Qatar Airways A380 Fleet — All Eight Aircraft Grounded
Qatar Airways has grounded its entire active Airbus A380 fleet through April and May. All eight superjumbos are now parked at Hamad International Airport (DOH) in Doha — the largest A380 standdown since the COVID-19 pandemic. The airline has cancelled more than 12,000 flights and suspended service to over 60 destinations.

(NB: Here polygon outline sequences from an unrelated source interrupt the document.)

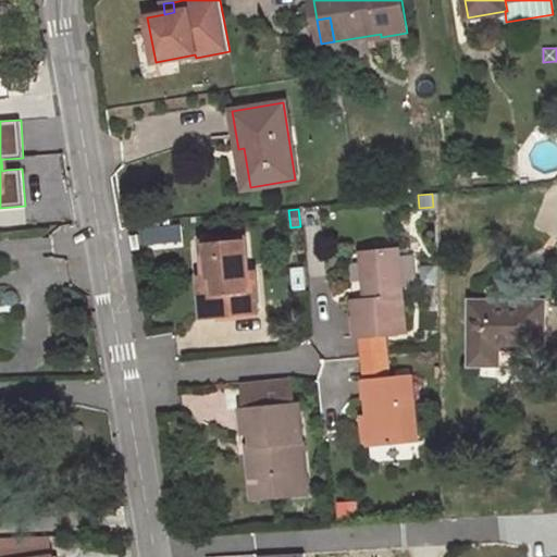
[(168,239),(168,231),(159,231),(160,239),(168,239)]
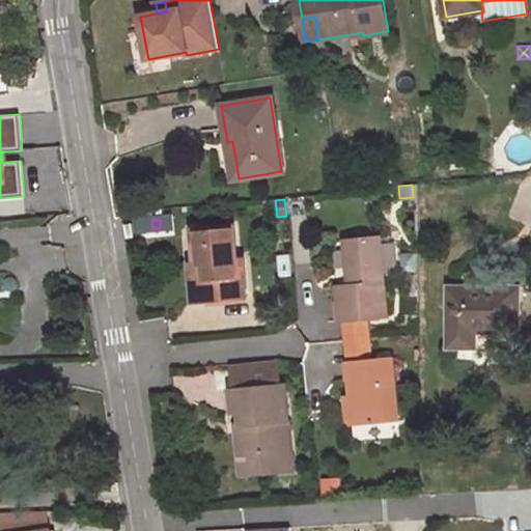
[(134,238),(132,226),(121,227),(123,240),(134,238)]
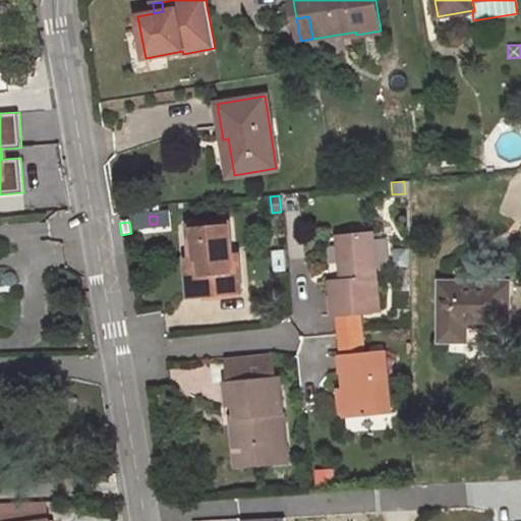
[(242,292),(238,254),(232,255),(229,222),(189,225),(192,259),(186,261),(189,296),(242,292)]
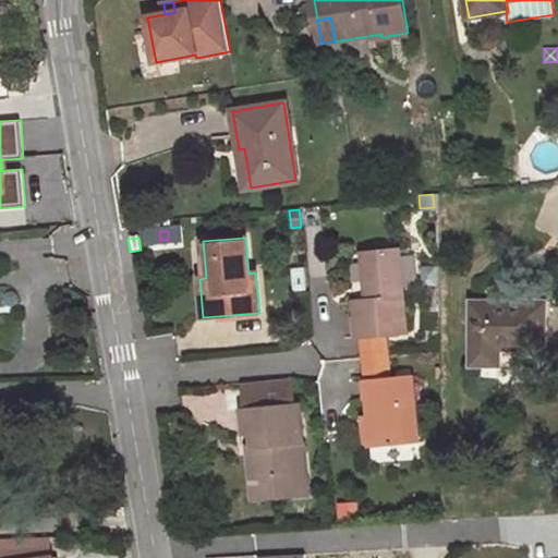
[(405,332),(398,250),(362,253),(366,300),(354,301),(358,337),(361,336),(385,334),(405,332)]
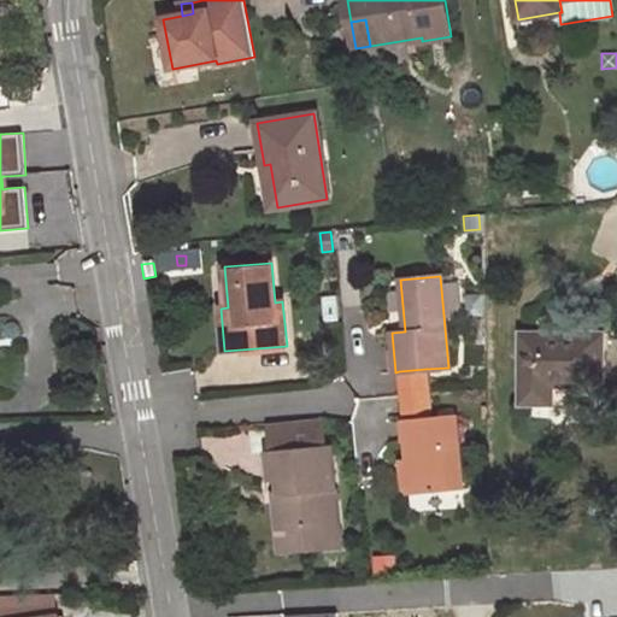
[(601,386),(601,334),(522,334),(521,403),(551,403),(551,385),(601,386)]
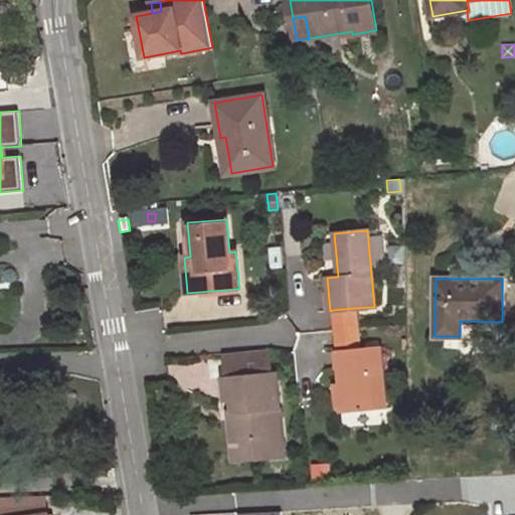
[(357,329),(355,308),(333,310),(335,331),(357,329)]
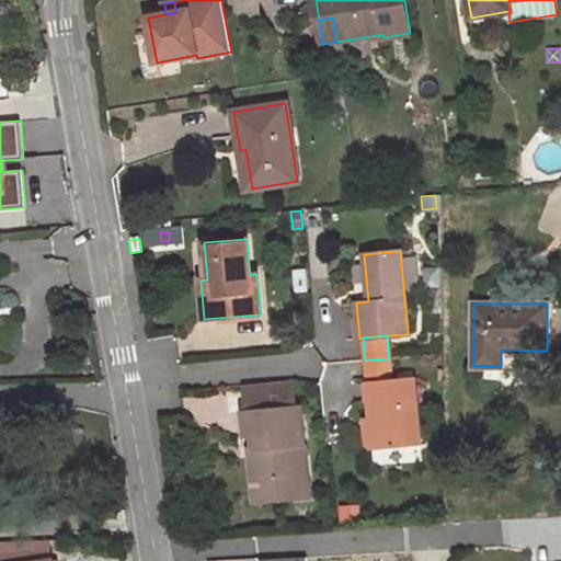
[(391,379),(389,358),(365,361),(367,381),(391,379)]
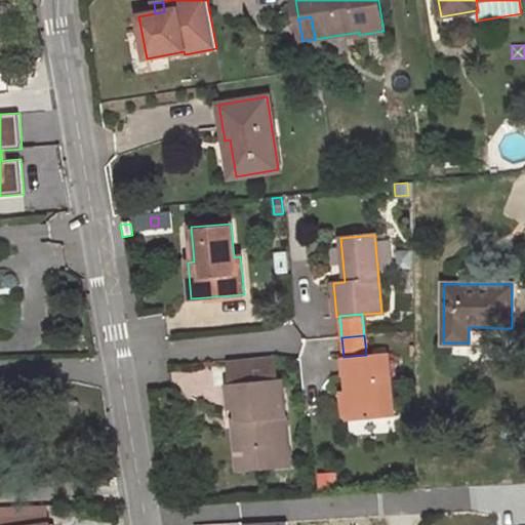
[(393,416),(387,353),(366,355),(344,357),(347,391),(349,420),(393,416)]
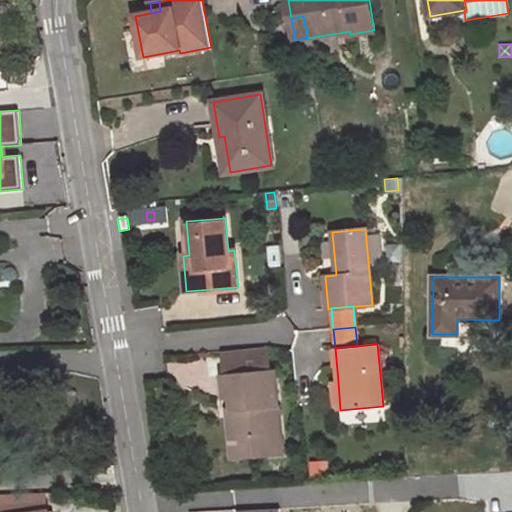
[(282,454),(274,370),(269,371),(267,347),(223,351),(226,375),(222,375),(224,399),(231,398),(232,407),(232,409),(233,409),(234,414),(231,415),(233,440),(250,439),(252,457),(282,454)]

The aircraft were recalled from across the network between late March and early April. Tail numbers confirmed grounded include A7-APC (arrived from Teruel storage, April 1), A7-APD (London Heathrow, March 28), A7-APE (Bangkok, March 25), A7-APF (London Heathrow, March 24), A7-APG (Rayong, March 28), A7-APH (Bangkok, March 24), and A7-APJ (Paris CDG). None of the eight have been airborne since April 1. The Boeing 777 is now serving as the primary replacement on affected long-haul routes.
A commercial return is tentatively penciled in for June 1, targeting London Heathrow, Bangkok, Singapore, Paris CDG, and Sydney. That date hinges entirely on whether regional airspace conditions improve.
Fuel Prices — The Secondary Crisis
Jet fuel is a crisis of its own. U.S. jet fuel prices nearly doubled — from $2.50 per gallon on February 27 to $4.88 per gallon by April 2 — while the broader global rise since the start of the Iran conflict has exceeded 50%. The global IATA average reached $209 per barrel for the week ended April 3, up 7.1% week-on-week, 13.7% month-on-month, and more than 132% year-on-year. On April 3, northwest European jet fuel hit $1,840 per metric ton on the Platts assessment, a new record. The effective closure of the Strait of Hormuz is choking refined product exports and severing the traditional pricing correlation between crude benchmarks and jet fuel.
“The reality is, jet fuel prices have more than doubled in the last three weeks. If prices stayed at this level, it would mean an extra $11 billion in annual expense just for jet fuel. For perspective, in United’s best year ever, we made less than $5 billion.” — United Airlines CEO Scott Kirby, internal memo to employees, March 20
TD Cowen analyst Tom Fitzgerald has already moved on earnings: “We lower our estimates for the big 6 U.S. airlines with fuel looking likely to remain elevated vs. antebellum prices for the remainder of 2026.” Avia Solutions Group chairman Gediminas Ziemelis went further — warning that global airlines could face bankruptcies within weeks if the conflict persists.
The Scale — Europe, Asia, Australia Disconnected
Emirates, Qatar Airways, and Etihad jointly carry roughly one-third of all passenger traffic between Europe and Asia, and more than half of all passengers flying from Europe to Australia and New Zealand. John Strickland, Director at JLS Consulting, put the daily exposure plainly on Aviation Week’s Window Seat podcast: “We’re talking about maybe half a million people a day going through these Gulf hubs, a large percentage of which are transferring.”
What to Watch
The June 1 Qatar Airways A380 return-to-service date is the clearest near-term signal of whether the region’s carriers believe the airspace will stabilize. Also worth tracking: NOTAM updates on Emirates FIR routing restrictions, any expansion of the southern Egypt-Oman contingency corridor, and whether Emirates formally grounds its own A380 fleet — its superjumbo operations are already down 14% week-on-week. Schedule data for all three carriers will be monitored as the situation develops.